И снова сыпались проклятия, угрозы, насмешки в адрес русских варваров, осмелившихся драться с ними, тевтонами, воевавшими и с сарацинами, и с европейскими Филиппами, Генрихами, Людовиками, Францисками и со всем миром вообще. В окна вагонов бросались гнилыми яблоками, комьями земли, камнями даже. Часовые словно не замечали того, как выражают патриотические чувства их соплеменники, отворачивались, а порой, когда запал толпы кончался, жестами приглашали к продолжению спектакля, столь необходимого для воспитания национального самосознания. Но случалось, что толпа отказывалась дразнить и унижать врагов и к вагонам подбегали женщины, подростки, быстро пихали в отворенные окна пакеты с печеным картофелем и хлебом, с табаком и бельем ушедших на войну отцов, мужей и сыновей.
В дороге за два дня поумирало человек пятнадцать недолеченных, но выносить и хоронить тела до прибытия на место содержания не разрешили, и мертвые лежали в тамбурах, накрытые какими-то лохмотьями.
Глаз, или, вернее, то место, где он прежде находился, болел непрестанно, тек гной, и Лихунову часто приходилось перебинтовываться.
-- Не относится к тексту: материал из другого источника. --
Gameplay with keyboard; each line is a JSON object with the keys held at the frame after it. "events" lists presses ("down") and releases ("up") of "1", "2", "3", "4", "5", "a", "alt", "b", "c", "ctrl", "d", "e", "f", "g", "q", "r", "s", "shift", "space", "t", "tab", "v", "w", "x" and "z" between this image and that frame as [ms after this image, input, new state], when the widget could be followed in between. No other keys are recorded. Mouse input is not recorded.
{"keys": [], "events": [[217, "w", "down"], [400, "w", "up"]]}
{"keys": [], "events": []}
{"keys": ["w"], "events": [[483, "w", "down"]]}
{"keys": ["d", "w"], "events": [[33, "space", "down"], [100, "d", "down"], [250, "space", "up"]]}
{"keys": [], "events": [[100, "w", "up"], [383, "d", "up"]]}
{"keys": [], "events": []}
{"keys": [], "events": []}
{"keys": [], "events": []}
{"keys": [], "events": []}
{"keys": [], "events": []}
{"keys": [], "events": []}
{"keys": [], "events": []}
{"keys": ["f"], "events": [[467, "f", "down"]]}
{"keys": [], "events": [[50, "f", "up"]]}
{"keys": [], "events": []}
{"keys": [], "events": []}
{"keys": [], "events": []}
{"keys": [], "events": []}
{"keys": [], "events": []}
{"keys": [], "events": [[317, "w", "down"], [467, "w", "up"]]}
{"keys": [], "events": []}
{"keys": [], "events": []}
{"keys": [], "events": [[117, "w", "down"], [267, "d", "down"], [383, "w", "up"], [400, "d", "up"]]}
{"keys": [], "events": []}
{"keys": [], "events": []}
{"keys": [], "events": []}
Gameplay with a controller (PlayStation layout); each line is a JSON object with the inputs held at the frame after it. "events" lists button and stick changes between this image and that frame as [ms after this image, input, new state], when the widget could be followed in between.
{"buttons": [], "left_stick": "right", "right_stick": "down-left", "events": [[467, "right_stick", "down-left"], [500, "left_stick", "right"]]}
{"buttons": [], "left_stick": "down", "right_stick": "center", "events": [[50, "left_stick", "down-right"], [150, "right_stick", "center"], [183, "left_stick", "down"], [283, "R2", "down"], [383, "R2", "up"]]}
Делал это он сам или с помощью миляги Ржевского, не боявшегося ран и даже с болезненным каким-то любопытством всматривающегося в плохо заживающую глубокую язву. Ли-хунов страдал и от боли, и от сознания своей вины перед Ржевским, и от вида бесновавшейся на платформах толпы, к которой многие уже стали привыкать и то ли старались не обращать на кривляния немцев внимания, то ли сами дразнили их. Но утихомирить страдания, язвившие и тело, и сердце Лихунова, помогала ему неслышно пульсировавшая мысль, что все происходящее вокруг необходимо привнесено какой-то непонятной силой, провидением, наверно, чтобы дать человечеству возможность покаяться в дальнейшем, усовеститься и больше никогда не прибегать к насилию.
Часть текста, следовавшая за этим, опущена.